It’s made of iron and rivets and paint. Tons of it. It crosses the beauty of Sydney Harbour and spans two sides of the emerald city of Sydney, NSW. It’s orientation catches the light of the sunrise to the east and frames the perfect sunsets in the west. When you cross it at night the light zooms up from below to catch the strong arch, home to thousands of bats and insects which fly around up there. The Australian flags fly at it’s zenith and seem to state something for the nation of Australia. You see flags are a rarity in Australia, compared to the USA, where everyone has one. In Australia only important buildings have a flag to fly. Up on the bridge there are flags flying on the great creation of the workers 80 years ago today. Dr John Bradfield’s original idea and masterpiece developed from around 1900, it opened on 19th March 1932 amid much fanfare. Notably in true Australian style, someone stole the show on a horse and cut the ribbon with his sword.
Today 80 years on the sun was shining in the morning, as I crossed the bridge on the train. It is the feast day or St. Joseph patron saint of the worker. It took about 100,000 man years of work to create it.

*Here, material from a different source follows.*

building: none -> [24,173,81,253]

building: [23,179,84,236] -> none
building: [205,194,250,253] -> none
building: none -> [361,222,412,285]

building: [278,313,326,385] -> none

No computers calculating the odds, no adding machines, it was all done on slide rules and rooms of drawings and sketches all calculated down to the point where expectedly the two sides of the bridge met.

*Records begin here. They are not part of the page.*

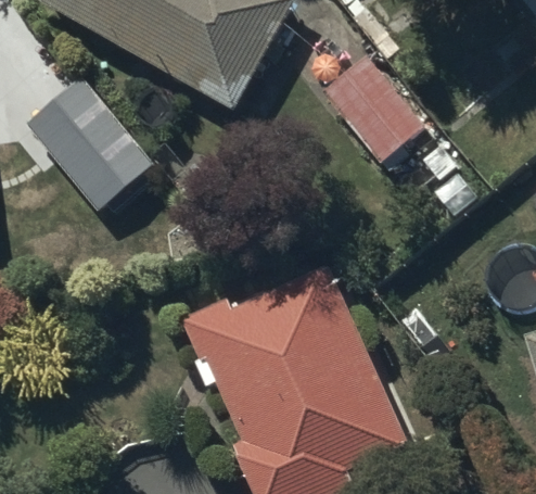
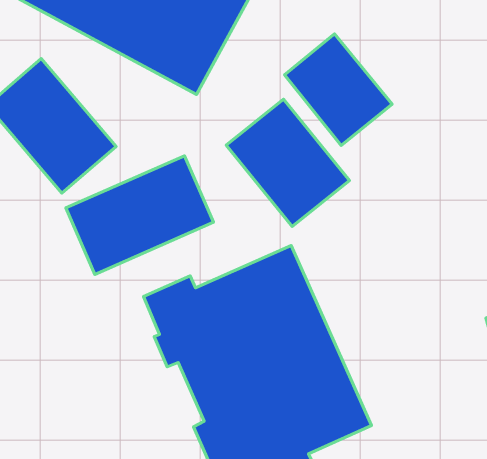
building: none -> [226,99,349,226]
building: none -> [66,156,213,275]

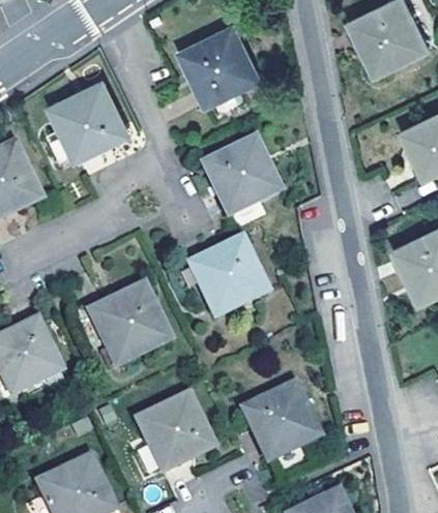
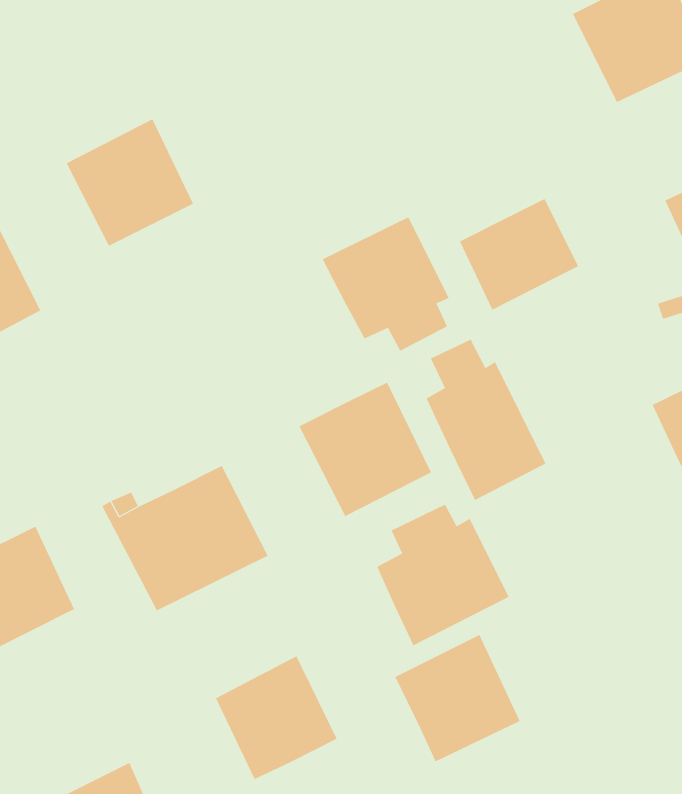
building: [180,27,260,105] -> none
building: none -> [459,198,579,311]
building: none -> [426,339,546,501]
building: none -> [376,504,509,646]

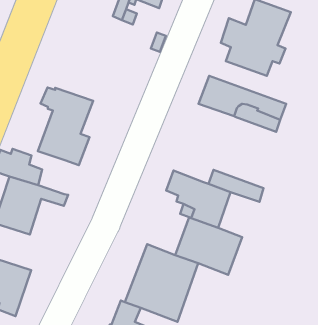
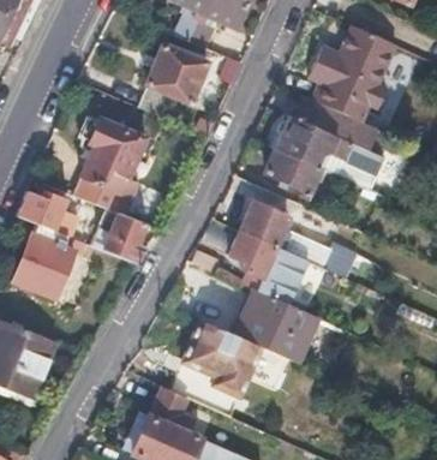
building: none -> [139,42,209,118]
building: none -> [267,149,321,196]
building: none -> [240,201,289,246]
building: none -> [96,208,146,263]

Of course everyone has seen the bridge, it really gets a birthday every year on New Year’s Eve when it acts as the mounting bracket for thousands of fireworks to help celebrate the new year. Yes, although originally set up to carry traffic linking the two sides of Sydney Harbour, the bridge has developed into a performance space for the common man.
As I was crossing, looking up into the arch this morning, musicians from the Sydney Symphony Orchestra were scaling the bridge and getting ready to play. It was their anniversary as well I understand. A fitting choice of piece being Aaron Copland’s “A Fanfare for the Common Man”. This piece was in fact originally commissioned by Eugene Goossens whilst he was conducting orchestras in the USA, who eventually became the first permanent conductor of the Sydney Symphony. I like the piece, I wish I had heard it, but the wind and the rain probably carried the sound to where only the seagulls and St Joseph and maybe Dr John Bradfield, who conceived the design and who made it his own quest in the early part of the 20th century. Happy Birthday Sydney Harbour Bridge !!